On Sun, Jul 3, 2022 at 12:48 AM Bart Van Assche <bvanassche@acm.org> wrote:
>
> On 5/18/22 20:07, Luis Chamberlain wrote:
> > I've been promoting the idea that running fstests once is nice,
> > but things get interesting if you try to run fstests multiple
> > times until a failure is found. It turns out at least kdevops has
> > found tests which fail with a failure rate of typically 1/2 to
> > 1/30 average failure rate. That is 1/2 means a failure can happen
> > 50% of the time, whereas 1/30 means it takes 30 runs to find the
> > failure.
> >
> > I have tried my best to annotate failure rates when I know what
> > they might be on the test expunge list, as an example:
> >
> > workflows/fstests/expunges/5.17.0-rc7/xfs/unassigned/xfs_reflink.txt:generic/530 # failure rate about 1/15 https://gist.github.com/mcgrof/4129074db592c170e6bf748aa11d783d
> >
> > The term "failure rate 1/15" is 16 characters long, so I'd like
> > to propose to standardize a way to represent this. How about
> >
> > generic/530 # F:1/15
> >
> > Then we could extend the definition. F being current estimate, and this
> > can be just how long it took to find the first failure. A more valuable
> > figure would be failure rate avarage, so running the test multiple
> > times, say 10, to see what the failure rate is and then averaging the
> > failure out. So this could be a more accurate representation. For this
> > how about:
> >
> > generic/530 # FA:1/15
> >
> > This would mean on average there failure rate has been found to be about
> > 1/15, and this was determined based on 10 runs.
> >
> > We should also go extend check for fstests/blktests to run a test
> > until a failure is found and report back the number of successes.
> >
> > Thoughts?
> >
> > Note: yes failure rates lower than 1/100 do exist but they are rare
> > creatures. I love them though as my experience shows so far that they
> > uncover hidden bones in the closet, and they they make take months and
> > a lot of eyeballs to resolve.
>
> I strongly disagree with annotating tests with failure rates. My opinion
> is that on a given test setup a test either should pass 100% of the time
> or fail 100% of the time. If a test passes in one run and fails in
> another run that either indicates a bug in the test or a bug in the
> software that is being tested. Examples of behaviors that can cause
> tests to behave unpredictably are use-after-free bugs and race
> conditions. How likely it is to trigger such behavior depends on a
> number of factors. This could even depend on external factors like which
> network packets are received from other systems. I do not expect that
> flaky tests have an exact failure rate. Hence my opinion that flaky
> tests are not useful and also that it is not useful to annotate flaky
> tests with a failure rate. If a test is flaky I think that the root
> cause of the flakiness must be determined and fixed.
>

That is true for some use cases, but unfortunately, the flaky
fstests are way too valuable and too hard to replace or improve,
so practically, fs developers have to run them, but not everyone does.
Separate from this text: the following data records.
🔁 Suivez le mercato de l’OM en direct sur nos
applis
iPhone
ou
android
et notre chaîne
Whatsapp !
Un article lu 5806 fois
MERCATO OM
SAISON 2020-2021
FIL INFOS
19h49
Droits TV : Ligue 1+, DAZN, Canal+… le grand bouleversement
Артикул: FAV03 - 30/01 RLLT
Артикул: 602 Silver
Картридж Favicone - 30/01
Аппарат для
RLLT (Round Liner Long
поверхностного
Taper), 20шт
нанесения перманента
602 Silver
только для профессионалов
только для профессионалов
Zorro has already proposed to properly tag the non deterministic tests
with a specific group and I think there is really no other solution.

The only question is whether we remove them from the 'auto' group
(I think we should).

There is probably a large overlap already between the 'stress' 'soak' and
'fuzzers' test groups and the non-deterministic tests.
Moreover, if the test is not a stress/fuzzer test and it is not deterministic
then the test is likely buggy.

There is only one 'stress' test not in 'auto' group (generic/019), only two
'soak' tests not in the 'auto' group (generic/52{1,2}).
There are only three tests in 'soak' group and they are also exactly
the same three tests in the 'long_rw' group.
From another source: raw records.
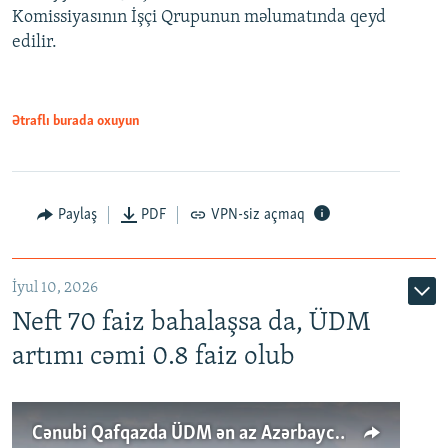
Komissiyasının İşçi Qrupunun məlumatında qeyd
edilir.
Ətraflı burada oxuyun
Paylaş
PDF
VPN-siz açmaq
İyul 10, 2026
Neft 70 faiz bahalaşsa da, ÜDM
artımı cəmi 0.8 faiz olub
Cənubi Qafqazda ÜDM ən az Azərbaycanda artır: Qonşuları niyə Bakını qabaqlaya bilir?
So instead of thinking up a new 'flaky' 'random' 'stochastic' name
we may just repurpose the 'soak' group for this matter and start
moving known flaky tests from 'auto' to 'soak'.
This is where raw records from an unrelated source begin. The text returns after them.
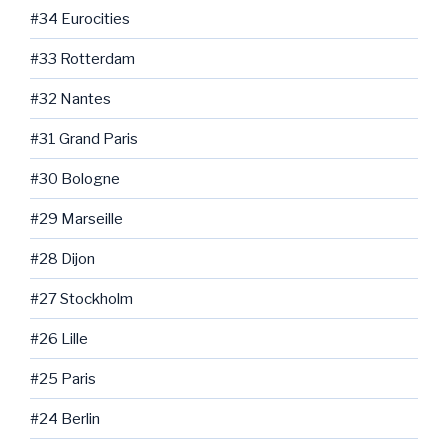
#34 Eurocities
#33 Rotterdam
#32 Nantes
#31 Grand Paris
#30 Bologne
#29 Marseille
#28 Dijon
#27 Stockholm
#26 Lille
#25 Paris
#24 Berlin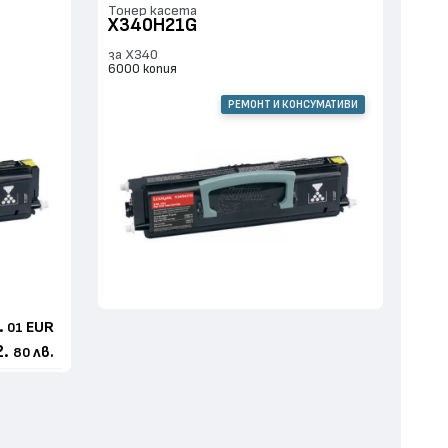
Тонер касета
X340H21G
за X340
6000 копия
РЕМОНТ И КОНСУМАТИВИ
.
EUR
01
2.
лв.
80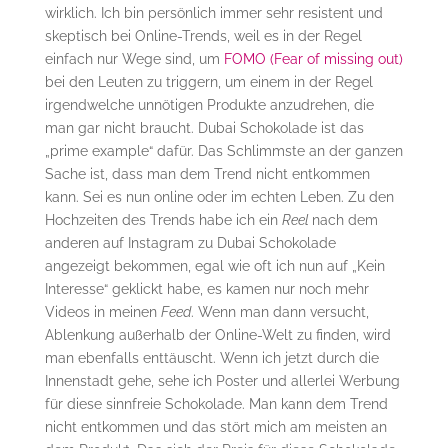
wirklich. Ich bin persönlich immer sehr resistent und
skeptisch bei Online-Trends, weil es in der Regel
einfach nur Wege sind, um
FOMO (Fear of missing out)
bei den Leuten zu triggern, um einem in der Regel
irgendwelche unnötigen Produkte anzudrehen, die
man gar nicht braucht. Dubai Schokolade ist das
„prime example“ dafür. Das Schlimmste an der ganzen
Sache ist, dass man dem Trend nicht entkommen
kann. Sei es nun online oder im echten Leben. Zu den
Hochzeiten des Trends habe ich ein
Reel
nach dem
anderen auf Instagram zu Dubai Schokolade
angezeigt bekommen, egal wie oft ich nun auf „Kein
Interesse“ geklickt habe, es kamen nur noch mehr
Videos in meinen
Feed
. Wenn man dann versucht,
Ablenkung außerhalb der Online-Welt zu finden, wird
man ebenfalls enttäuscht. Wenn ich jetzt durch die
Innenstadt gehe, sehe ich Poster und allerlei Werbung
für diese sinnfreie Schokolade. Man kann dem Trend
nicht entkommen und das stört mich am meisten an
generic/52{1,2} can be removed from 'soak' group and remain
in 'long_rw' group, unless filesystem developers would like to
add those to the stochastic test run.

filesystem developers that will run ./check -g auto -g soak
will get the exact same test coverage as today's -g auto
and the "commoners" that run ./check -g auto will enjoy blissful
determitic test results, at least for the default config of regularly
tested filesystems (a.k.a, the ones tested by kernet test bot).?

Darrick,

As the one who created the 'soak' group and only one that added
tests to it, what do you think about this proposal?
What do you think should be done with generic/52{1,2}?

Thanks,
Amir.